start

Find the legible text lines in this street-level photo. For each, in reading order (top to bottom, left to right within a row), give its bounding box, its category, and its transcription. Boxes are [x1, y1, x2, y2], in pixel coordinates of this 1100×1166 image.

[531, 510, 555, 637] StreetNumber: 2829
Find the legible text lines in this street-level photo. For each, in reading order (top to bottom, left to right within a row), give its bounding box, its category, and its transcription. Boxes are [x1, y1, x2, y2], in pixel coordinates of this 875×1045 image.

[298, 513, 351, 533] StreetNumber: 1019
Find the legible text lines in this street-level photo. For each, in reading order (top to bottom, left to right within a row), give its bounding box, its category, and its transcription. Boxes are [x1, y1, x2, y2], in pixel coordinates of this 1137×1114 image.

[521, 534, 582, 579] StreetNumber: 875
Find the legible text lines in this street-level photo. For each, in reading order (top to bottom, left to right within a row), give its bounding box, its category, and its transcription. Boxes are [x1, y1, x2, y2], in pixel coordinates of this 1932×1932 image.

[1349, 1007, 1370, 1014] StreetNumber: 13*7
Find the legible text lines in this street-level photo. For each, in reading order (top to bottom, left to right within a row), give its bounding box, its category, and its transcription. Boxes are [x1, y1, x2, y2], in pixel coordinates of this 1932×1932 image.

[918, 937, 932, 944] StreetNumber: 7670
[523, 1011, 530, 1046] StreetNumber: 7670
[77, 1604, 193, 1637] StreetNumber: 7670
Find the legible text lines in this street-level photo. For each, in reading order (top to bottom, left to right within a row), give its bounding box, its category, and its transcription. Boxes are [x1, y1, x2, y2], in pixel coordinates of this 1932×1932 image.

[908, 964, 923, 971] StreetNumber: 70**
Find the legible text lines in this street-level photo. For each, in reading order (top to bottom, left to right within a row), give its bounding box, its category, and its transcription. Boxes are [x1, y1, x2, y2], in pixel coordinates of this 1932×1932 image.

end

■ INSTRUCTIONS TO FOLLOW:
Rewrite the material starting with its first line and going on through the line containing "[77, 1604, 193, 1637] StreetNumber: 7670", changing "reading order" to "reading sequence" and leaving everything else as it is.

■ RESULT FOR THIS TASK:
Find the legible text lines in this street-level photo. For each, in reading sequence (top to bottom, left to right within a row), give its bounding box, its category, and its transcription. Boxes are [x1, y1, x2, y2], in pixel coordinates of this 1100×1166 image.

[531, 510, 555, 637] StreetNumber: 2829
Find the legible text lines in this street-level photo. For each, in reading sequence (top to bottom, left to right within a row), give its bounding box, its category, and its transcription. Boxes are [x1, y1, x2, y2], in pixel coordinates of this 875×1045 image.

[298, 513, 351, 533] StreetNumber: 1019
Find the legible text lines in this street-level photo. For each, in reading sequence (top to bottom, left to right within a row), give its bounding box, its category, and its transcription. Boxes are [x1, y1, x2, y2], in pixel coordinates of this 1137×1114 image.

[521, 534, 582, 579] StreetNumber: 875
Find the legible text lines in this street-level photo. For each, in reading sequence (top to bottom, left to right within a row), give its bounding box, its category, and its transcription. Boxes are [x1, y1, x2, y2], in pixel coordinates of this 1932×1932 image.

[1349, 1007, 1370, 1014] StreetNumber: 13*7
Find the legible text lines in this street-level photo. For each, in reading sequence (top to bottom, left to right within a row), give its bounding box, its category, and its transcription. Boxes are [x1, y1, x2, y2], in pixel coordinates of this 1932×1932 image.

[918, 937, 932, 944] StreetNumber: 7670
[523, 1011, 530, 1046] StreetNumber: 7670
[77, 1604, 193, 1637] StreetNumber: 7670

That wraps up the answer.